• SHORT TASK
Can you start at the line that has "order: Cucurbitales", stop after the last line, and give those lines again with "name author" changed to "authority" and everything else left as it is?

• RECORD EXTRACTS
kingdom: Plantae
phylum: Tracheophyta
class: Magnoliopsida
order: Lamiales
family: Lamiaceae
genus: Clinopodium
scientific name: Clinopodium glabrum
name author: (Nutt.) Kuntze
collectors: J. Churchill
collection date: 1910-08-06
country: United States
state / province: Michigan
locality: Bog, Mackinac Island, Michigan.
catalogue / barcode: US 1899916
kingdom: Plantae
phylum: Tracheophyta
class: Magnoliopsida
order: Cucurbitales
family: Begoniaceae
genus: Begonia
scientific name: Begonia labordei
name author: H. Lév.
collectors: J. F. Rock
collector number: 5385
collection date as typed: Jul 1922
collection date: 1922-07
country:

• FINAL ANSWER
order: Cucurbitales
family: Begoniaceae
genus: Begonia
scientific name: Begonia labordei
authority: H. Lév.
collectors: J. F. Rock
collector number: 5385
collection date as typed: Jul 1922
collection date: 1922-07
country:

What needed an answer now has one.